What to produce:
Word for word, set down the records and skip each picture.

____ Data extracts

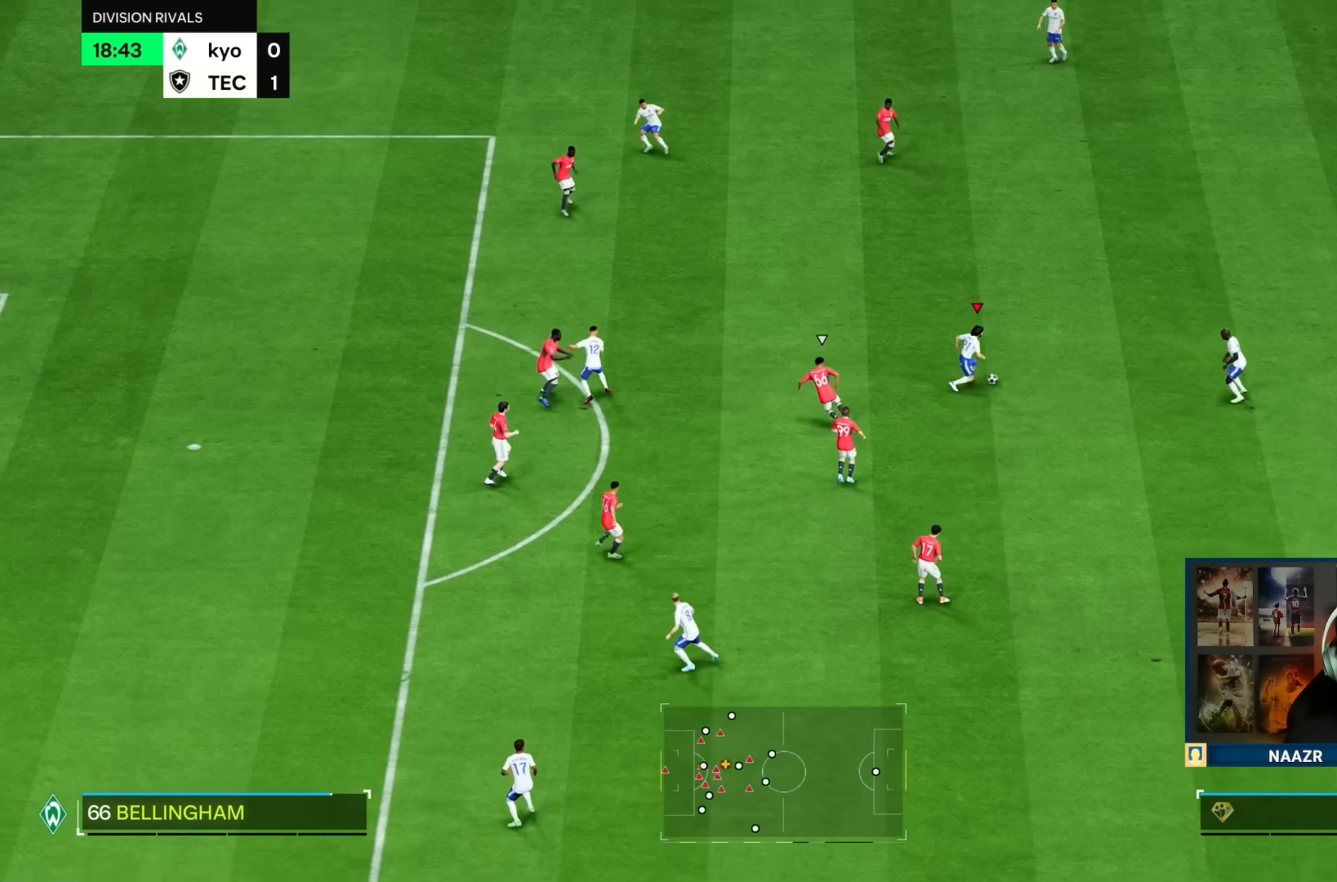
{"dt_ms": 500, "buttons": [], "left_stick": "up", "right_stick": "center", "button_events": []}
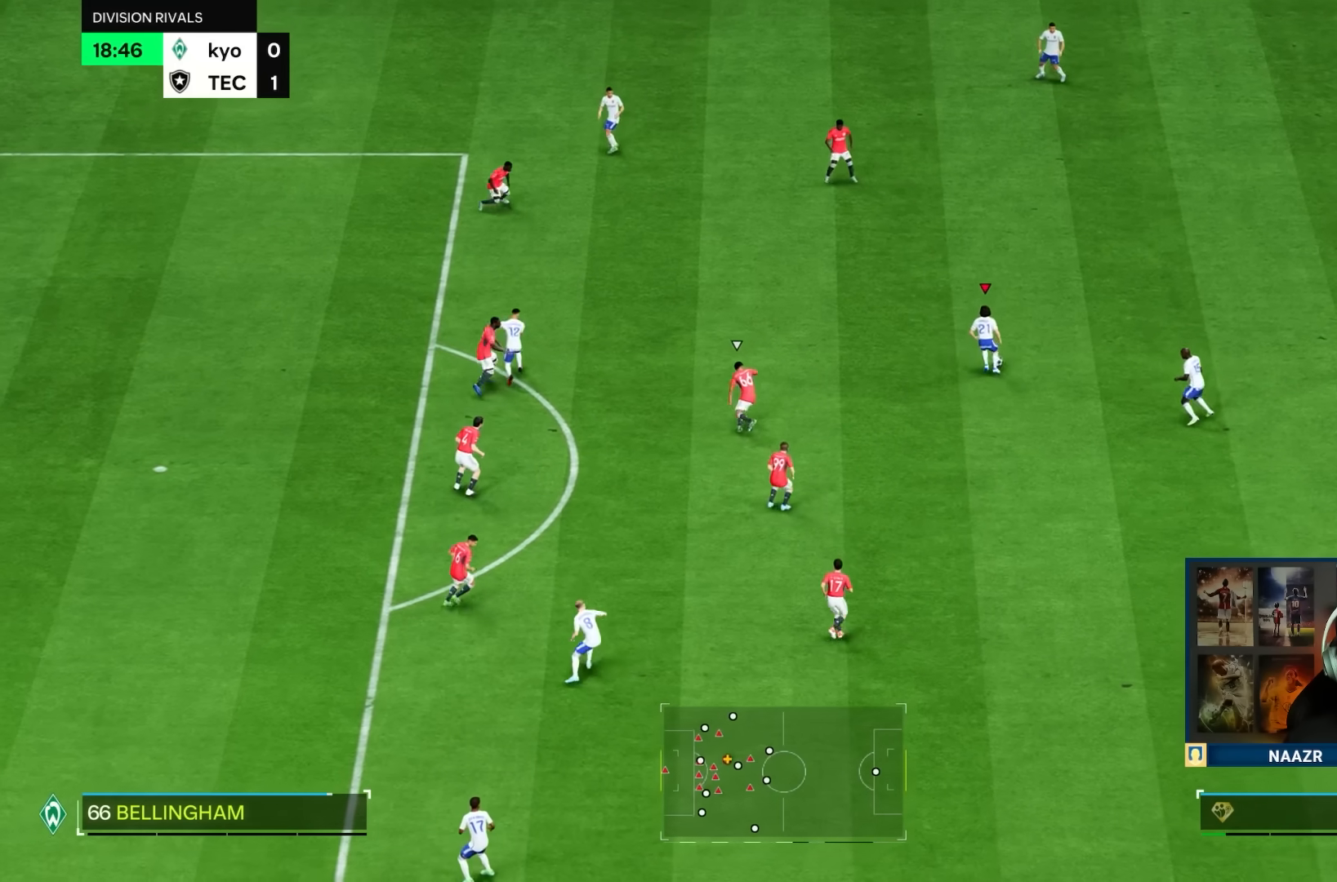
{"dt_ms": 500, "buttons": ["R1"], "left_stick": "up", "right_stick": "center", "button_events": [[17, "TRIANGLE", "down"], [183, "TRIANGLE", "up"], [250, "R1", "down"]]}
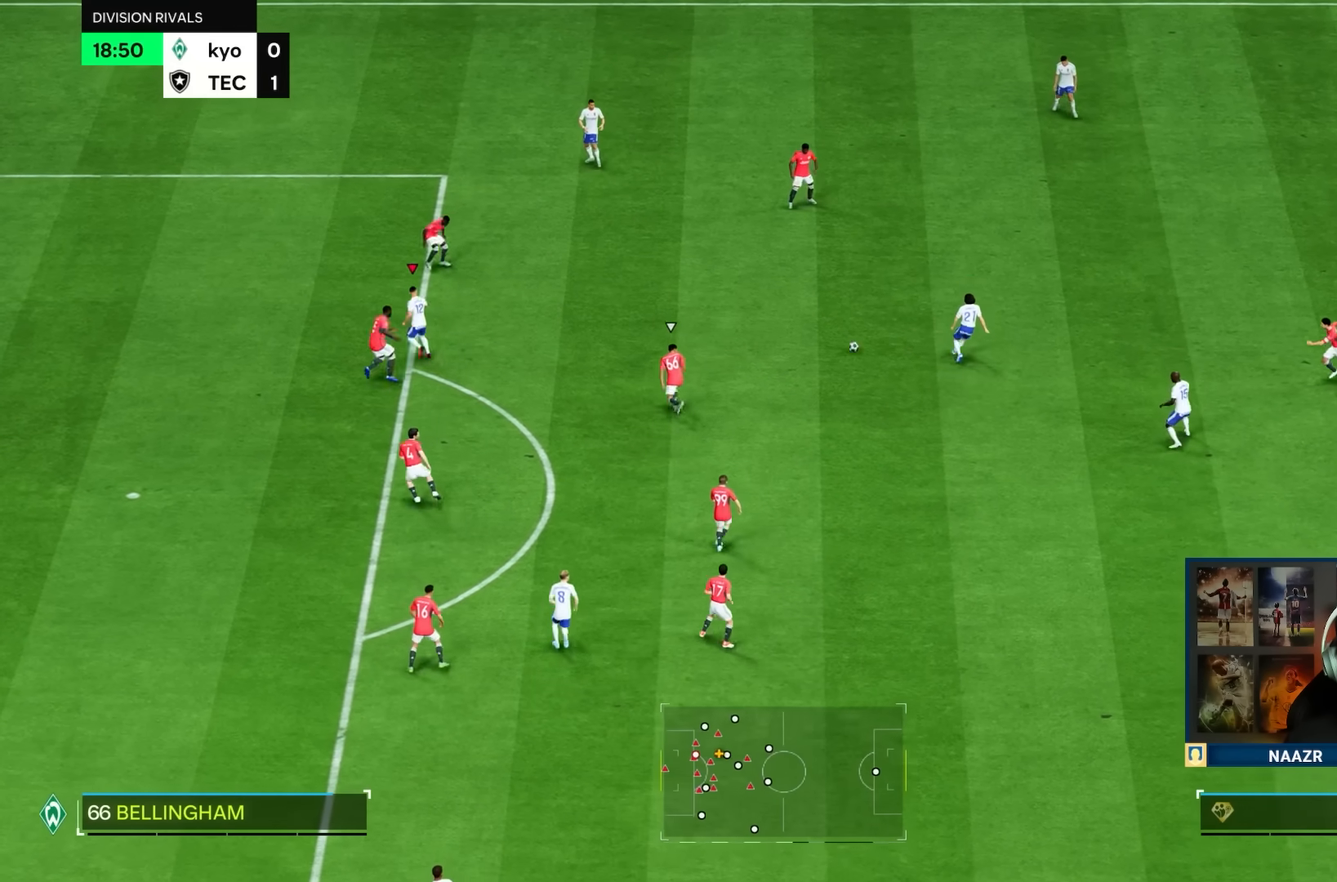
{"dt_ms": 500, "buttons": ["R1"], "left_stick": "up", "right_stick": "center", "button_events": []}
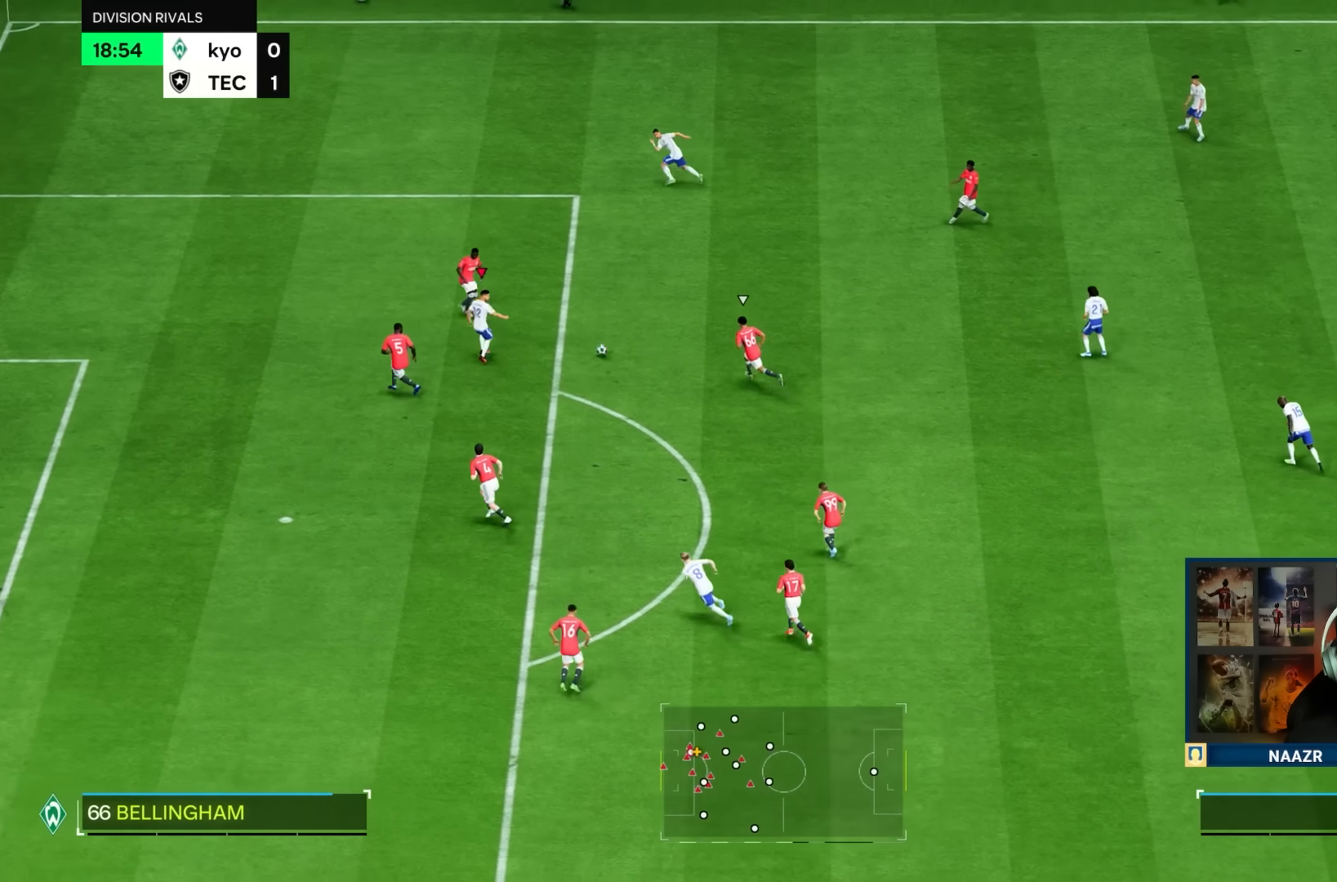
{"dt_ms": 1000, "buttons": ["R1"], "left_stick": "down-right", "right_stick": "center", "button_events": [[67, "R1", "up"], [633, "CROSS", "down"], [700, "CROSS", "up"], [767, "R1", "down"]]}
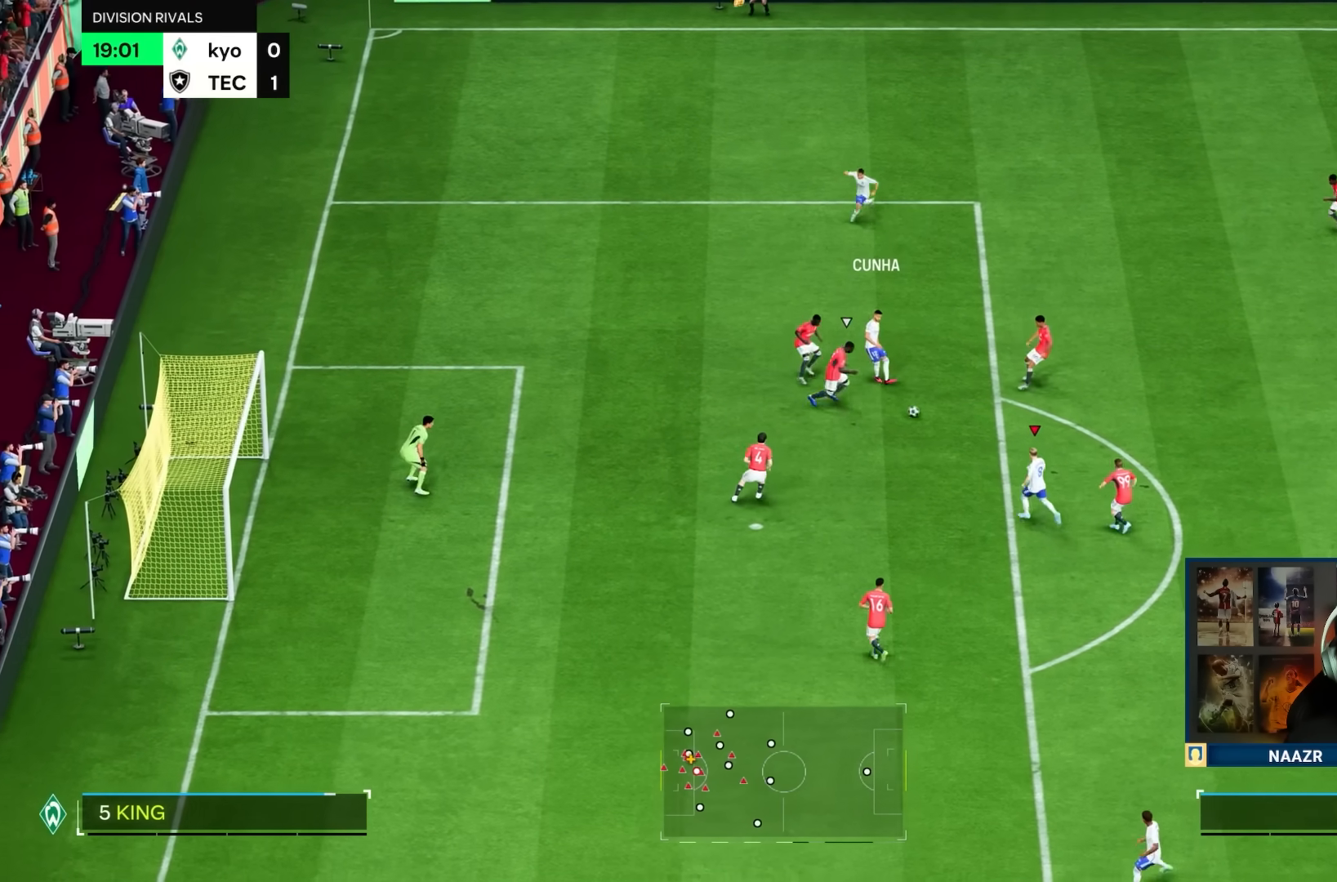
{"dt_ms": 500, "buttons": [], "left_stick": "down-right", "right_stick": "center", "button_events": [[100, "R1", "up"]]}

________

Solution for this task:
{"dt_ms": 500, "buttons": [], "left_stick": "up", "right_stick": "center", "button_events": []}
{"dt_ms": 500, "buttons": ["R1"], "left_stick": "up", "right_stick": "center", "button_events": [[17, "TRIANGLE", "down"], [183, "TRIANGLE", "up"], [250, "R1", "down"]]}
{"dt_ms": 500, "buttons": ["R1"], "left_stick": "up", "right_stick": "center", "button_events": []}
{"dt_ms": 1000, "buttons": ["R1"], "left_stick": "down-right", "right_stick": "center", "button_events": [[67, "R1", "up"], [633, "CROSS", "down"], [700, "CROSS", "up"], [767, "R1", "down"]]}
{"dt_ms": 500, "buttons": [], "left_stick": "down-right", "right_stick": "center", "button_events": [[100, "R1", "up"]]}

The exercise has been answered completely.